Ingredients: 3 medium quince, peeled, cored and quartered; 6 medium apples, cox or similar, peeled cored and thinly sliced; 3 oranges; 2 lemons; 3/4 cup sugar, + 2 tbs sugar; 2 tsp cinnamon; 16 prunes, quartered; 1/3 cup sweet white wine; 20 peeled, blanched almonds; shortcrust pastry, made with 10 oz flour and 8 oz butter (this will leave enough over for the base of a different tart on another day).


1. Roll out the pastry to line a 28 cm diameter false-bottomed tart tin. Freeze the base for twenty minutes, and then blind bake it at 190°C  to biscuit crispness. Roll out the remaining pastry to a size and  shape large enough from which subsequently to cut the top for the pie, and refrigerate this pastry, to firm up.

2. Grate the jest from the oranges into a bowl and set aside. Into a saucepan of medium size squeeze the juice from the oranges and lemons; to this, add 1 tsp cinnamon and 3/4 cup of sugar, and the sweet wine; add the quince quarters, cover with water, bring to the boil  on the stove, and then cover and simmer until the quince pieces are properly soft (perhaps 15 minutes). Remove the quince pieces to a bowl, and over a low heat reduce their poaching liquid until it is a syrup, and allow this to cool.

3. Combine the apple slices with 2 tbs sugar and 1 tsp cinnamon and the grated orange zest. Use half of this mixture to line the base of the baked pastry shell, and then place on top first the quince pieces, than the quartered prunes and the almonds; spread the remaining apple mixture over the top.

Written instruction 1: Do the following statements agree with the recipe? Answer yes or no for each, and quote the recipe's deciding words exactly. (a) The quince pieces simmer for perhaps 15 minutes. (b) The pastry base is blind baked at 180°C. (c) The prunes are cut in half.
Written instruction 2: Can you reproduce the recipe word for word from "3. Combine the" up to and including "over the top."?
Answer using only the recipe.

Dataset extract:
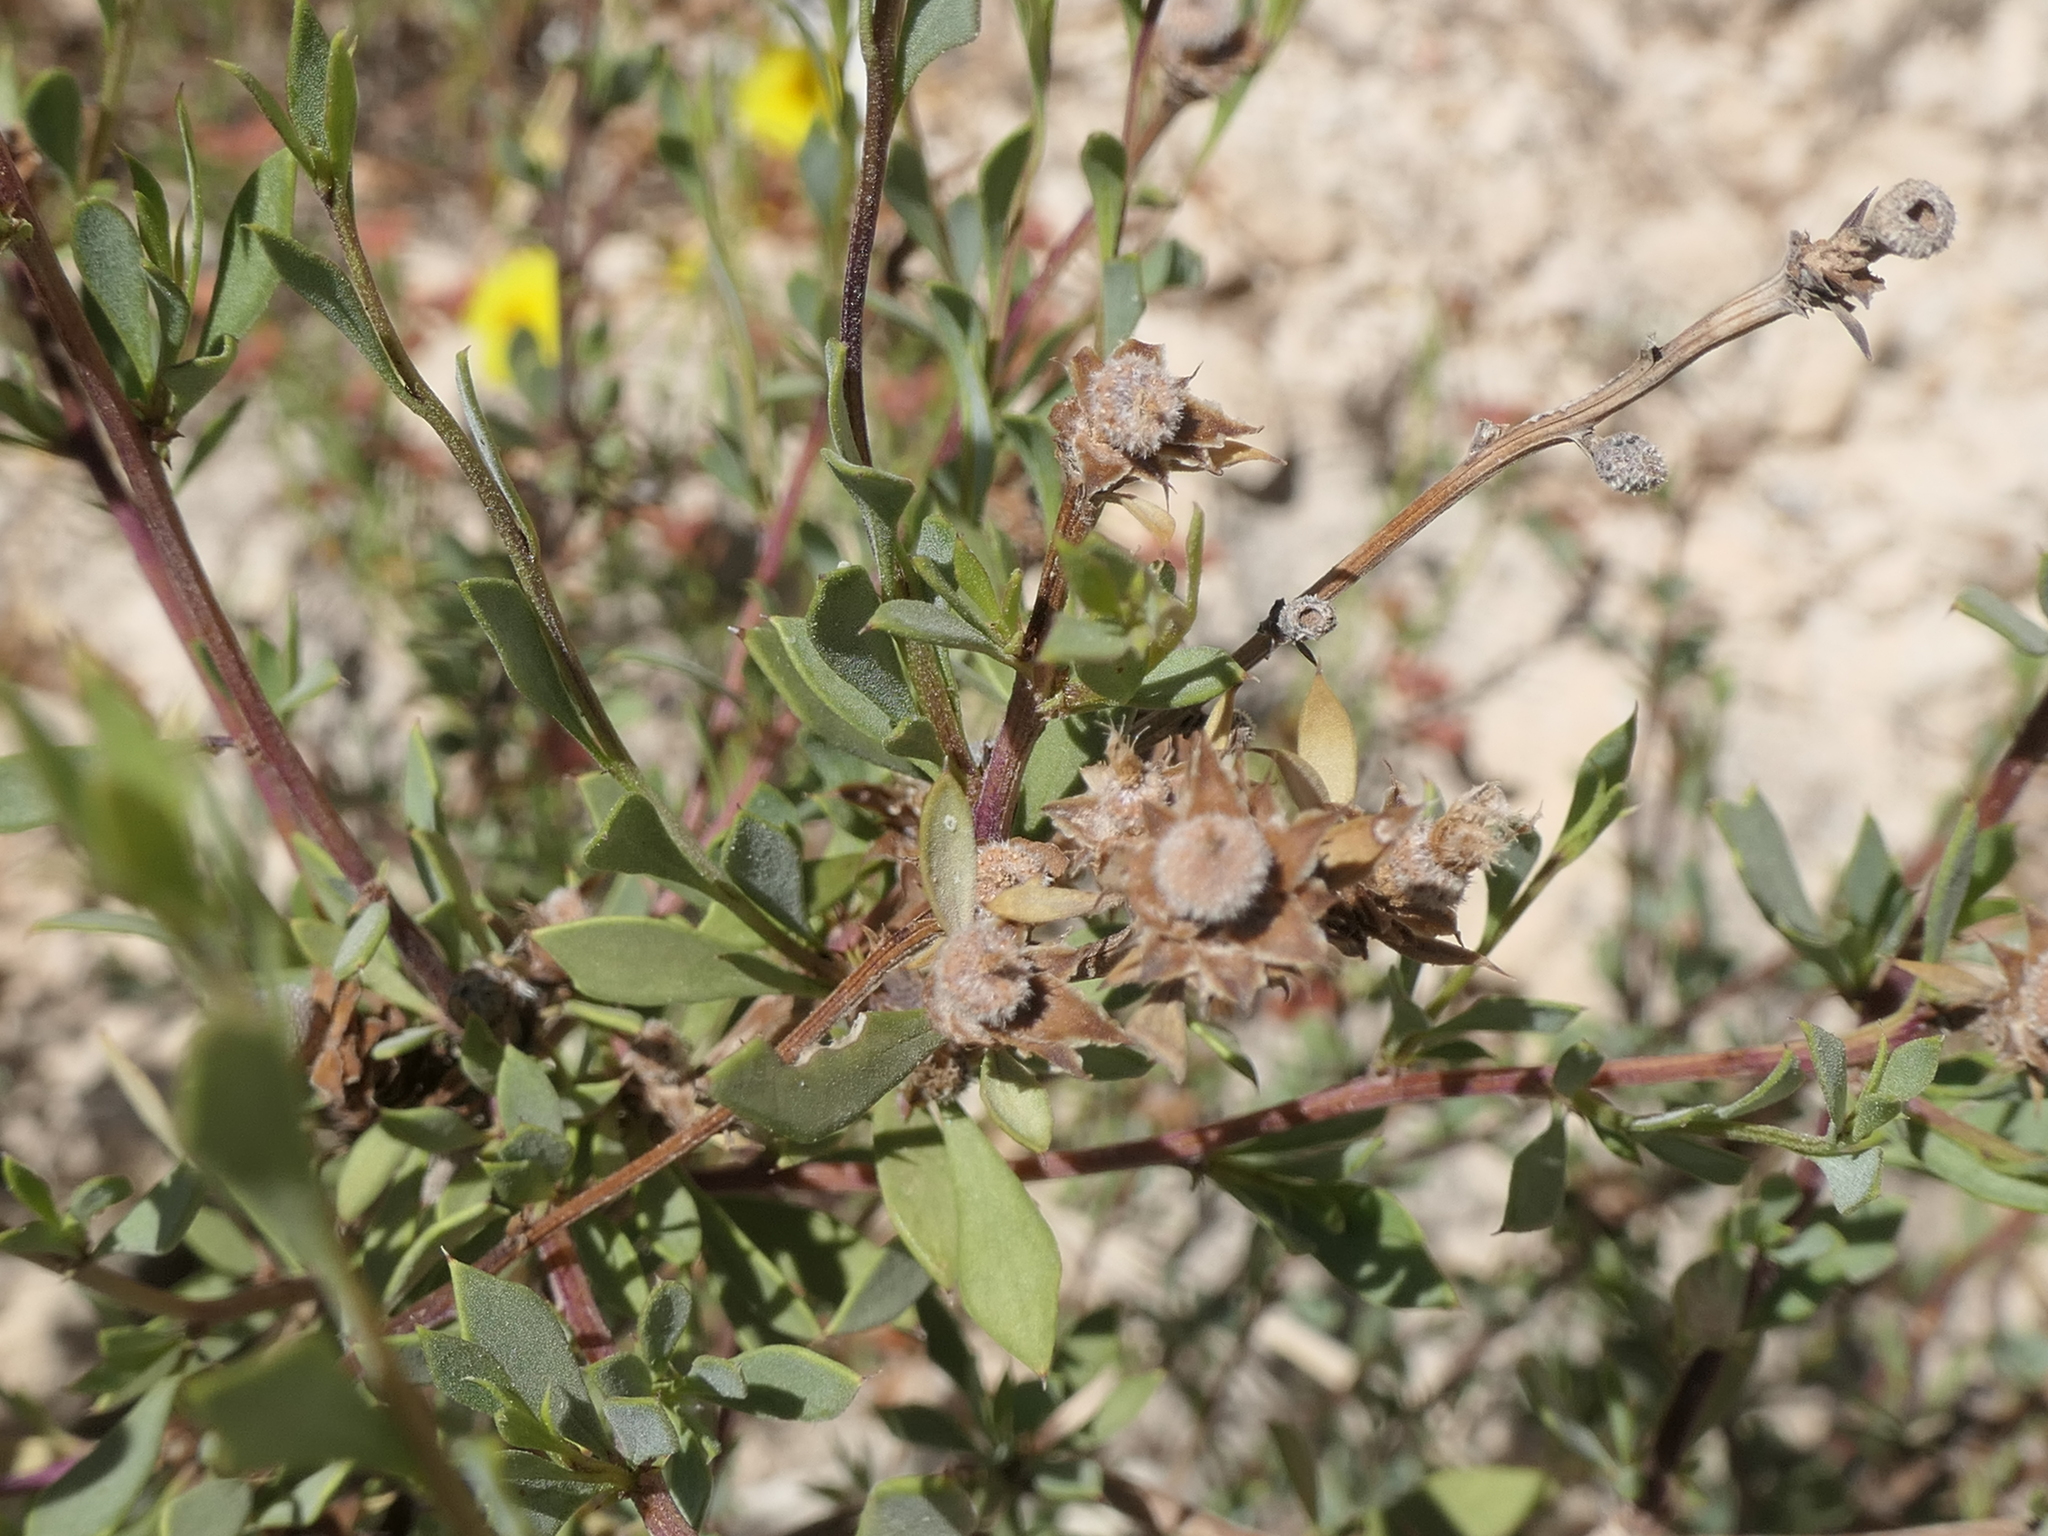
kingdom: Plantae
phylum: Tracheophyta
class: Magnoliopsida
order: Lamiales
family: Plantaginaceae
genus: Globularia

Reply 1:
(a) Yes: "until the quince pieces are properly soft (perhaps 15 minutes)"
(b) No: "blind bake it at 190°C"
(c) No: "16 prunes, quartered"

Reply 2:
3. Combine the apple slices with 2 tbs sugar and 1 tsp cinnamon and the grated orange zest. Use half of this mixture to line the base of the baked pastry shell, and then place on top first the quince pieces, than the quartered prunes and the almonds; spread the remaining apple mixture over the top.